A propósito de la proyección de Calabuch, de Luis García Berlanga (miércoles 1 de junio), y de nuestro ciclo "Faros", publicamos este artículo de Carlos Alonso Pascual.
Una de las películas favoritas de mi padre era Calabuch. Al cabo de los años, –estas cosas siempre acaban heredándose– he de confesar que también se ha convertido en una de mis preferidas. Dirigida por Luis García Berlanga, fue estrenada allá por el año 1956, tres años después de su primer gran éxito, Bienvenido Mr. Marshall (proyectada en nuestra función 49, Tercera temporada, 2010).
La cinta narra una emotiva historia que sucede en Calabuch, un pequeño pueblo de la costa mediterránea al que va a parar un científico norteamericano que, alarmado ante el poder destructivo de sus investigaciones sobre la fisión nuclear, decide huir y refugiarse en el anonimato que le proporciona este apacible pueblo.
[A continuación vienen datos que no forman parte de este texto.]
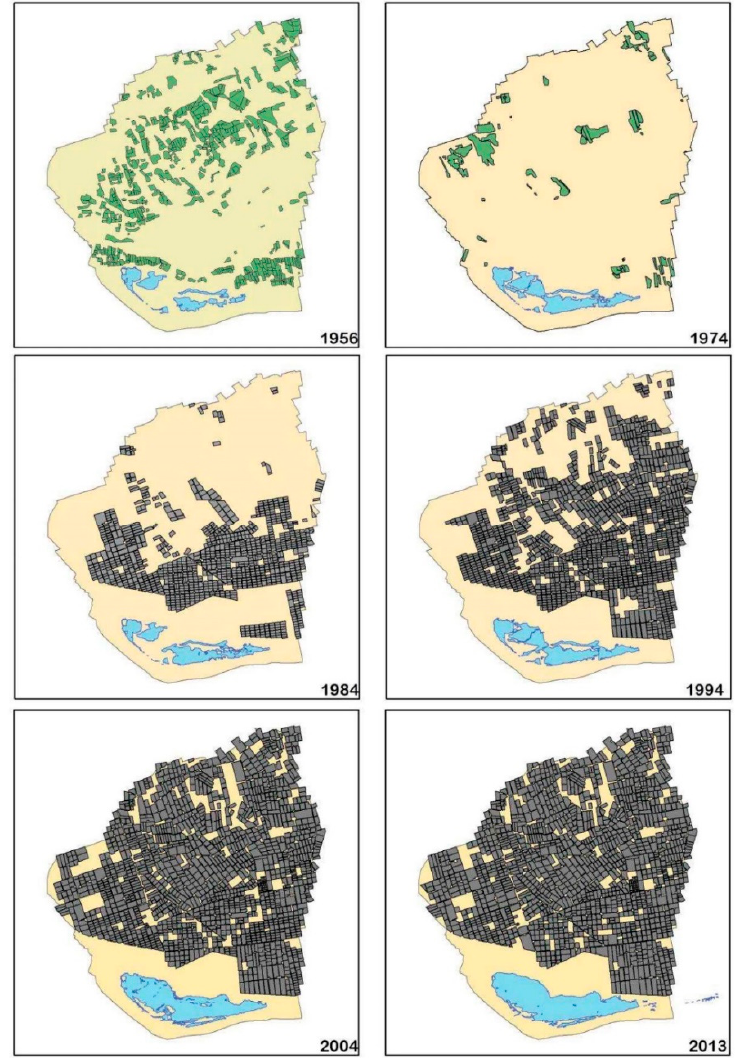
Figure 3. Evolution of the area occupied by greenhouses (gray) and traditional crops (green) and the wetland Puntas Entinas in its drainage basin. The flooded area of the wetland is shown (blue). Modified from [28].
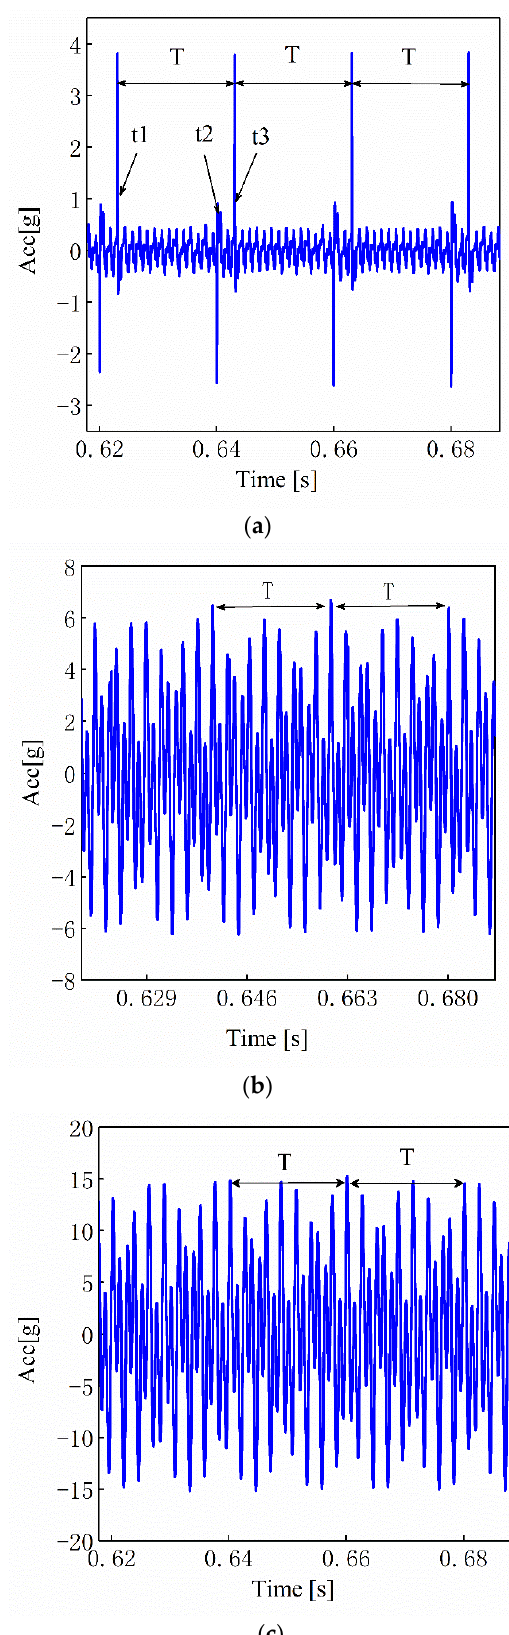
Figure 19. The acceleration of the gear with crack fault under different transmission error ampli ‐ tudes. ( a ) e = 0. ( b ) e = 20 um. ( c ) e = 50 um.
Allí traba amistad con sus peculiares habitantes, les ayuda a resolver sus problemas y participa en todo tipo de actividades.
Durante estos días he recordado un personaje muy entrañable de esta película: don Ramón, el farero de Calabuch. Pepe Isbert está realmente inmenso en el papel de este pícaro e ingenuo guardián, componiendo un vivo y melancólico homenaje hacia una profesión que se ha extinguido hace años.
Durante las largas horas de guardia, don Ramón utiliza el teléfono del faro para disputar una partida de ajedrez con don Félix, el párroco del pueblo. Ambos hacen trampas. El cura consulta diagramas y manuales para obtener alguna ventaja sobre su adversario, mientras que el farero cuenta con el experto consejo del científico desaparecido. El diálogo entre ambos jugadores, a través de la centralita telefónica del pueblo, no tiene desperdicio.
En este tiempo de reflexión en casa, motivado por la alerta del Covid-19, he llegado a pensar que todos somos de alguna manera el farero de Calabuch.
Encerrados en nuestra casa, oteamos el horizonte para tratar de vislumbrar los distintos escenarios que podría depararnos el futuro. Hablamos con los demás a través de redes conectadas pero, en lugar de un teléfono, utilizamos dispositivos inteligentes para jugar al ajedrez o desarrollar todo tipo de actividades de ocio. Al igual que el ingenuo farero, nos atrevemos incluso a hablar de las maravillas del cosmos a cualquiera que nos escuche, sin saber si se trata de un físico nuclear de fama internacional. Y, al igual que los dos jugadores, hacemos trampas.
Hacemos trampas cuando buscamos en un manual la respuesta que nos parece más correcta, sin haber pensado en la naturaleza de la pregunta; y también cuando buscamos ventaja en el consejo de un experto sin reflexionar sobre su pertinencia o sobre sus efectos colaterales.
La película es una tierna fábula, entrañable y conmovedora, sobre la vida sencilla. Un alegato pacifista donde los habitantes del pequeño pueblo, disfrazados de romanos y armados con tres fusiles, dos escopetas y algunas lanzas, se enfrentan finalmente a imponentes navíos de guerra. Nosotros andamos también escasos de equipos de protección y de respiradores, pero tenemos impresoras 3D y máquinas de corte por láser.
Todos somos el farero de Calabuch. Don Ramón no sabía que su profesión iba a desaparecer en unos pocos años. Nosotros sabemos que enormes fuerzas se preparan para hacernos ver que las personas pueden ser prescindibles, económicamente irrelevantes en un mundo dominado por el beneficio.
Es el tiempo de la acción creativa en Calabuch.